**Task brief**
Print each of the entries exactly, leaving nothing out.

**Supplied data**
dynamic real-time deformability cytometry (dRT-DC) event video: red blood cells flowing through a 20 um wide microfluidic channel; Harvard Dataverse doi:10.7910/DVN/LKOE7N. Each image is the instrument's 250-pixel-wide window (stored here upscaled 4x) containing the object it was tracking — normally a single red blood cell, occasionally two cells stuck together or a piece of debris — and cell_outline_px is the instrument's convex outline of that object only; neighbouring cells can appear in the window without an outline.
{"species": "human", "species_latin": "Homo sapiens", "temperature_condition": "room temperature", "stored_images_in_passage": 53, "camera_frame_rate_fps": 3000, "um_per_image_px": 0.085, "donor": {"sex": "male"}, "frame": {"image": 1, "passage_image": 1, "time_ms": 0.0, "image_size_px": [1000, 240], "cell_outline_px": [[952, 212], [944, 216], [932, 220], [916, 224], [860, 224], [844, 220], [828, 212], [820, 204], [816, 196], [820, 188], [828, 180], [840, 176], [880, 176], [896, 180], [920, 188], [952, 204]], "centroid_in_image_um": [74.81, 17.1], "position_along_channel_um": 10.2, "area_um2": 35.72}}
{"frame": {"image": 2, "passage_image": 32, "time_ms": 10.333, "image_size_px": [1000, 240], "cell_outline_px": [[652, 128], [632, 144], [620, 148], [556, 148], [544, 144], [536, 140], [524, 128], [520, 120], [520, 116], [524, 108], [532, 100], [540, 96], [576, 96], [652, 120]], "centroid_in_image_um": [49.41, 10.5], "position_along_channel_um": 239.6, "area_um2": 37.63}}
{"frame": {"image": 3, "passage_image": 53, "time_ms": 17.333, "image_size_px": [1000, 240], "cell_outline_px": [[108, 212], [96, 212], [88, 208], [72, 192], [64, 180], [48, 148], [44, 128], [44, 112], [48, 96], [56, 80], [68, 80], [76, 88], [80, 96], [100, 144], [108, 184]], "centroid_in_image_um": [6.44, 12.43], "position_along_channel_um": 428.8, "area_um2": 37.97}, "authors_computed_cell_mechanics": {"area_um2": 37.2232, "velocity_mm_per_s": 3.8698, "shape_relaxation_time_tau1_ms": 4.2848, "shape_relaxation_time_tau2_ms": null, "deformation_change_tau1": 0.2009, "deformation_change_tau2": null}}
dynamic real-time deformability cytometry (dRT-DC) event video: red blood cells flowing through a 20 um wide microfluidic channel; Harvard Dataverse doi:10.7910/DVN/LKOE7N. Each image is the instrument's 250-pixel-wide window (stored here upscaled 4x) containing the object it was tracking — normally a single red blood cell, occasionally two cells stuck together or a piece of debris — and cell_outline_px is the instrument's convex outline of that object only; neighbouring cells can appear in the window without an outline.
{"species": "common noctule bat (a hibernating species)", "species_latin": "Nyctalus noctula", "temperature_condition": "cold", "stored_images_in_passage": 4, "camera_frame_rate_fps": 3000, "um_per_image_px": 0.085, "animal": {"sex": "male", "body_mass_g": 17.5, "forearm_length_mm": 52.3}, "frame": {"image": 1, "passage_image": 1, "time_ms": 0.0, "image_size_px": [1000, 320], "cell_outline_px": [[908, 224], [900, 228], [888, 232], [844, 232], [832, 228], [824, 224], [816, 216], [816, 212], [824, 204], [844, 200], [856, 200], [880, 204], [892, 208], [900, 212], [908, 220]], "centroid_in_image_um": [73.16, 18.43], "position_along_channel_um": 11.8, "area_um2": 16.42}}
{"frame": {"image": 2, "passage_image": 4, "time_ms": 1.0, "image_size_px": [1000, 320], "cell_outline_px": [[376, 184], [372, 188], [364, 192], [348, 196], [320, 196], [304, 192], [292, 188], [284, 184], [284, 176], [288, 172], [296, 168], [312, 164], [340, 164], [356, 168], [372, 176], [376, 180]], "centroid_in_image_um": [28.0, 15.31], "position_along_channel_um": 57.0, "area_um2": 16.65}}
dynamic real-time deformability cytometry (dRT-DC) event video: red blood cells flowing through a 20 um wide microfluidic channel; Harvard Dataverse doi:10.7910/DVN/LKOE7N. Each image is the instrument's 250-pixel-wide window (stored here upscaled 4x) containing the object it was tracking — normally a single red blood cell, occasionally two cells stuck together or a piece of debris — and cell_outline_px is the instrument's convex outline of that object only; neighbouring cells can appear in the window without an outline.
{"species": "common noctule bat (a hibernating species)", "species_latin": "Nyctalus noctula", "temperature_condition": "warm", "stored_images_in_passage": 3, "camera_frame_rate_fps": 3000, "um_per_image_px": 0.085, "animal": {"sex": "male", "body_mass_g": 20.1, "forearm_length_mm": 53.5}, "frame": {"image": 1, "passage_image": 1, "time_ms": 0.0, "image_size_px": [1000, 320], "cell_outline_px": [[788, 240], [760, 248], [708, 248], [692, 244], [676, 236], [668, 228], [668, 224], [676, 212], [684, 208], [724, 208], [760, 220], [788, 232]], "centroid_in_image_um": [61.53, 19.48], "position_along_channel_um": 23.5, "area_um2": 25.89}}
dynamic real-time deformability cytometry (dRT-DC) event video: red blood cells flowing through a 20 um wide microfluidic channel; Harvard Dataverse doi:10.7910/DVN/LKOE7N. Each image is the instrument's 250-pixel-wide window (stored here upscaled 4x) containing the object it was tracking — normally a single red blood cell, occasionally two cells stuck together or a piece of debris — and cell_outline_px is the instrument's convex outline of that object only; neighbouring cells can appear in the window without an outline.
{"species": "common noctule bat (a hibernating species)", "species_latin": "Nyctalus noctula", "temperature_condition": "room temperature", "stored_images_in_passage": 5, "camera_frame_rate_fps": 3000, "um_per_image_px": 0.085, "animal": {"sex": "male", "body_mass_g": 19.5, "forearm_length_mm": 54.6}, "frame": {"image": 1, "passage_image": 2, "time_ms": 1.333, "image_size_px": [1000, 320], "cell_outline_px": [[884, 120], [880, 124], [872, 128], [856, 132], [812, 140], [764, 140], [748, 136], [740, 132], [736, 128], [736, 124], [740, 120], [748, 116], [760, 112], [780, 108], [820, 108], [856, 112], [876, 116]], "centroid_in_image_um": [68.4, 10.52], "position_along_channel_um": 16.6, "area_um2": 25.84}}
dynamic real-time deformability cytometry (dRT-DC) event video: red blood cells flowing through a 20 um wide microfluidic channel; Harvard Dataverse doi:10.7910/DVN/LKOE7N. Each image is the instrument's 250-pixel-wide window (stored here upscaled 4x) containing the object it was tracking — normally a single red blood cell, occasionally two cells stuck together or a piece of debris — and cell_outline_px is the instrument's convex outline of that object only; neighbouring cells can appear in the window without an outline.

**Complete response**
dynamic real-time deformability cytometry (dRT-DC) event video: red blood cells flowing through a 20 um wide microfluidic channel; Harvard Dataverse doi:10.7910/DVN/LKOE7N. Each image is the instrument's 250-pixel-wide window (stored here upscaled 4x) containing the object it was tracking — normally a single red blood cell, occasionally two cells stuck together or a piece of debris — and cell_outline_px is the instrument's convex outline of that object only; neighbouring cells can appear in the window without an outline.
{"species": "human", "species_latin": "Homo sapiens", "temperature_condition": "room temperature", "stored_images_in_passage": 53, "camera_frame_rate_fps": 3000, "um_per_image_px": 0.085, "donor": {"sex": "male"}, "frame": {"image": 1, "passage_image": 1, "time_ms": 0.0, "image_size_px": [1000, 240], "cell_outline_px": [[952, 212], [944, 216], [932, 220], [916, 224], [860, 224], [844, 220], [828, 212], [820, 204], [816, 196], [820, 188], [828, 180], [840, 176], [880, 176], [896, 180], [920, 188], [952, 204]], "centroid_in_image_um": [74.81, 17.1], "position_along_channel_um": 10.2, "area_um2": 35.72}}
{"frame": {"image": 2, "passage_image": 32, "time_ms": 10.333, "image_size_px": [1000, 240], "cell_outline_px": [[652, 128], [632, 144], [620, 148], [556, 148], [544, 144], [536, 140], [524, 128], [520, 120], [520, 116], [524, 108], [532, 100], [540, 96], [576, 96], [652, 120]], "centroid_in_image_um": [49.41, 10.5], "position_along_channel_um": 239.6, "area_um2": 37.63}}
{"frame": {"image": 3, "passage_image": 53, "time_ms": 17.333, "image_size_px": [1000, 240], "cell_outline_px": [[108, 212], [96, 212], [88, 208], [72, 192], [64, 180], [48, 148], [44, 128], [44, 112], [48, 96], [56, 80], [68, 80], [76, 88], [80, 96], [100, 144], [108, 184]], "centroid_in_image_um": [6.44, 12.43], "position_along_channel_um": 428.8, "area_um2": 37.97}, "authors_computed_cell_mechanics": {"area_um2": 37.2232, "velocity_mm_per_s": 3.8698, "shape_relaxation_time_tau1_ms": 4.2848, "shape_relaxation_time_tau2_ms": null, "deformation_change_tau1": 0.2009, "deformation_change_tau2": null}}
dynamic real-time deformability cytometry (dRT-DC) event video: red blood cells flowing through a 20 um wide microfluidic channel; Harvard Dataverse doi:10.7910/DVN/LKOE7N. Each image is the instrument's 250-pixel-wide window (stored here upscaled 4x) containing the object it was tracking — normally a single red blood cell, occasionally two cells stuck together or a piece of debris — and cell_outline_px is the instrument's convex outline of that object only; neighbouring cells can appear in the window without an outline.
{"species": "common noctule bat (a hibernating species)", "species_latin": "Nyctalus noctula", "temperature_condition": "cold", "stored_images_in_passage": 4, "camera_frame_rate_fps": 3000, "um_per_image_px": 0.085, "animal": {"sex": "male", "body_mass_g": 17.5, "forearm_length_mm": 52.3}, "frame": {"image": 1, "passage_image": 1, "time_ms": 0.0, "image_size_px": [1000, 320], "cell_outline_px": [[908, 224], [900, 228], [888, 232], [844, 232], [832, 228], [824, 224], [816, 216], [816, 212], [824, 204], [844, 200], [856, 200], [880, 204], [892, 208], [900, 212], [908, 220]], "centroid_in_image_um": [73.16, 18.43], "position_along_channel_um": 11.8, "area_um2": 16.42}}
{"frame": {"image": 2, "passage_image": 4, "time_ms": 1.0, "image_size_px": [1000, 320], "cell_outline_px": [[376, 184], [372, 188], [364, 192], [348, 196], [320, 196], [304, 192], [292, 188], [284, 184], [284, 176], [288, 172], [296, 168], [312, 164], [340, 164], [356, 168], [372, 176], [376, 180]], "centroid_in_image_um": [28.0, 15.31], "position_along_channel_um": 57.0, "area_um2": 16.65}}
dynamic real-time deformability cytometry (dRT-DC) event video: red blood cells flowing through a 20 um wide microfluidic channel; Harvard Dataverse doi:10.7910/DVN/LKOE7N. Each image is the instrument's 250-pixel-wide window (stored here upscaled 4x) containing the object it was tracking — normally a single red blood cell, occasionally two cells stuck together or a piece of debris — and cell_outline_px is the instrument's convex outline of that object only; neighbouring cells can appear in the window without an outline.
{"species": "common noctule bat (a hibernating species)", "species_latin": "Nyctalus noctula", "temperature_condition": "warm", "stored_images_in_passage": 3, "camera_frame_rate_fps": 3000, "um_per_image_px": 0.085, "animal": {"sex": "male", "body_mass_g": 20.1, "forearm_length_mm": 53.5}, "frame": {"image": 1, "passage_image": 1, "time_ms": 0.0, "image_size_px": [1000, 320], "cell_outline_px": [[788, 240], [760, 248], [708, 248], [692, 244], [676, 236], [668, 228], [668, 224], [676, 212], [684, 208], [724, 208], [760, 220], [788, 232]], "centroid_in_image_um": [61.53, 19.48], "position_along_channel_um": 23.5, "area_um2": 25.89}}
dynamic real-time deformability cytometry (dRT-DC) event video: red blood cells flowing through a 20 um wide microfluidic channel; Harvard Dataverse doi:10.7910/DVN/LKOE7N. Each image is the instrument's 250-pixel-wide window (stored here upscaled 4x) containing the object it was tracking — normally a single red blood cell, occasionally two cells stuck together or a piece of debris — and cell_outline_px is the instrument's convex outline of that object only; neighbouring cells can appear in the window without an outline.
{"species": "common noctule bat (a hibernating species)", "species_latin": "Nyctalus noctula", "temperature_condition": "room temperature", "stored_images_in_passage": 5, "camera_frame_rate_fps": 3000, "um_per_image_px": 0.085, "animal": {"sex": "male", "body_mass_g": 19.5, "forearm_length_mm": 54.6}, "frame": {"image": 1, "passage_image": 2, "time_ms": 1.333, "image_size_px": [1000, 320], "cell_outline_px": [[884, 120], [880, 124], [872, 128], [856, 132], [812, 140], [764, 140], [748, 136], [740, 132], [736, 128], [736, 124], [740, 120], [748, 116], [760, 112], [780, 108], [820, 108], [856, 112], [876, 116]], "centroid_in_image_um": [68.4, 10.52], "position_along_channel_um": 16.6, "area_um2": 25.84}}
dynamic real-time deformability cytometry (dRT-DC) event video: red blood cells flowing through a 20 um wide microfluidic channel; Harvard Dataverse doi:10.7910/DVN/LKOE7N. Each image is the instrument's 250-pixel-wide window (stored here upscaled 4x) containing the object it was tracking — normally a single red blood cell, occasionally two cells stuck together or a piece of debris — and cell_outline_px is the instrument's convex outline of that object only; neighbouring cells can appear in the window without an outline.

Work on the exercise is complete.